WORK INSTRUCTION: Reproduce all of the data exactly.

:::::

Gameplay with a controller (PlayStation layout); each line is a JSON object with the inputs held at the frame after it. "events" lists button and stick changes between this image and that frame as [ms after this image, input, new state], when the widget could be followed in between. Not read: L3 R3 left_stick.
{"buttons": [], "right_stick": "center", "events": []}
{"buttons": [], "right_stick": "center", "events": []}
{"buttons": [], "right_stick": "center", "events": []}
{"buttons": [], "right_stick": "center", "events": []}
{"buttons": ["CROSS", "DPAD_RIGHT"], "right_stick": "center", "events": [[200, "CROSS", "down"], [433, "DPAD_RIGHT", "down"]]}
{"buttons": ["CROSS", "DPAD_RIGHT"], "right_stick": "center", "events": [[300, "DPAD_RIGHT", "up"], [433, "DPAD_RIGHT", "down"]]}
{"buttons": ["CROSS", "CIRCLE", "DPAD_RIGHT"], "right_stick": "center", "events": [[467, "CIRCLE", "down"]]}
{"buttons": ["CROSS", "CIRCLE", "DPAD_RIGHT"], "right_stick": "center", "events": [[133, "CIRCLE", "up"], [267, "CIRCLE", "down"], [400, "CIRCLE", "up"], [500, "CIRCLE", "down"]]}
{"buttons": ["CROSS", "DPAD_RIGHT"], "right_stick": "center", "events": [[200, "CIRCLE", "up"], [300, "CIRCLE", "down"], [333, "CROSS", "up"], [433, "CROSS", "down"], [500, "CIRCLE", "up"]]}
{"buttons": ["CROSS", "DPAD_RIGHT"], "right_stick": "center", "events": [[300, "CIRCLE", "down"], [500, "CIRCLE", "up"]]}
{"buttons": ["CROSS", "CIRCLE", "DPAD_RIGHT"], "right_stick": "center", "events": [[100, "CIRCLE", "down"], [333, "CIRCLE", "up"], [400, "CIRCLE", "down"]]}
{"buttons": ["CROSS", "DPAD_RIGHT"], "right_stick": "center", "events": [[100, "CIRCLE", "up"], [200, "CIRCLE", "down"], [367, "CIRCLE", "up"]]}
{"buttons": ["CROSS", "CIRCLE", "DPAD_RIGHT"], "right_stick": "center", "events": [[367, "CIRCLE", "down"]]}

:::::

EXERCISE RESULT:
Gameplay with a controller (PlayStation layout); each line is a JSON object with the inputs held at the frame after it. "events" lists button and stick changes between this image and that frame as [ms after this image, input, new state], when the widget could be followed in between. Not read: L3 R3 left_stick.
{"buttons": [], "right_stick": "center", "events": []}
{"buttons": [], "right_stick": "center", "events": []}
{"buttons": [], "right_stick": "center", "events": []}
{"buttons": [], "right_stick": "center", "events": []}
{"buttons": ["CROSS", "DPAD_RIGHT"], "right_stick": "center", "events": [[200, "CROSS", "down"], [433, "DPAD_RIGHT", "down"]]}
{"buttons": ["CROSS", "DPAD_RIGHT"], "right_stick": "center", "events": [[300, "DPAD_RIGHT", "up"], [433, "DPAD_RIGHT", "down"]]}
{"buttons": ["CROSS", "CIRCLE", "DPAD_RIGHT"], "right_stick": "center", "events": [[467, "CIRCLE", "down"]]}
{"buttons": ["CROSS", "CIRCLE", "DPAD_RIGHT"], "right_stick": "center", "events": [[133, "CIRCLE", "up"], [267, "CIRCLE", "down"], [400, "CIRCLE", "up"], [500, "CIRCLE", "down"]]}
{"buttons": ["CROSS", "DPAD_RIGHT"], "right_stick": "center", "events": [[200, "CIRCLE", "up"], [300, "CIRCLE", "down"], [333, "CROSS", "up"], [433, "CROSS", "down"], [500, "CIRCLE", "up"]]}
{"buttons": ["CROSS", "DPAD_RIGHT"], "right_stick": "center", "events": [[300, "CIRCLE", "down"], [500, "CIRCLE", "up"]]}
{"buttons": ["CROSS", "CIRCLE", "DPAD_RIGHT"], "right_stick": "center", "events": [[100, "CIRCLE", "down"], [333, "CIRCLE", "up"], [400, "CIRCLE", "down"]]}
{"buttons": ["CROSS", "DPAD_RIGHT"], "right_stick": "center", "events": [[100, "CIRCLE", "up"], [200, "CIRCLE", "down"], [367, "CIRCLE", "up"]]}
{"buttons": ["CROSS", "CIRCLE", "DPAD_RIGHT"], "right_stick": "center", "events": [[367, "CIRCLE", "down"]]}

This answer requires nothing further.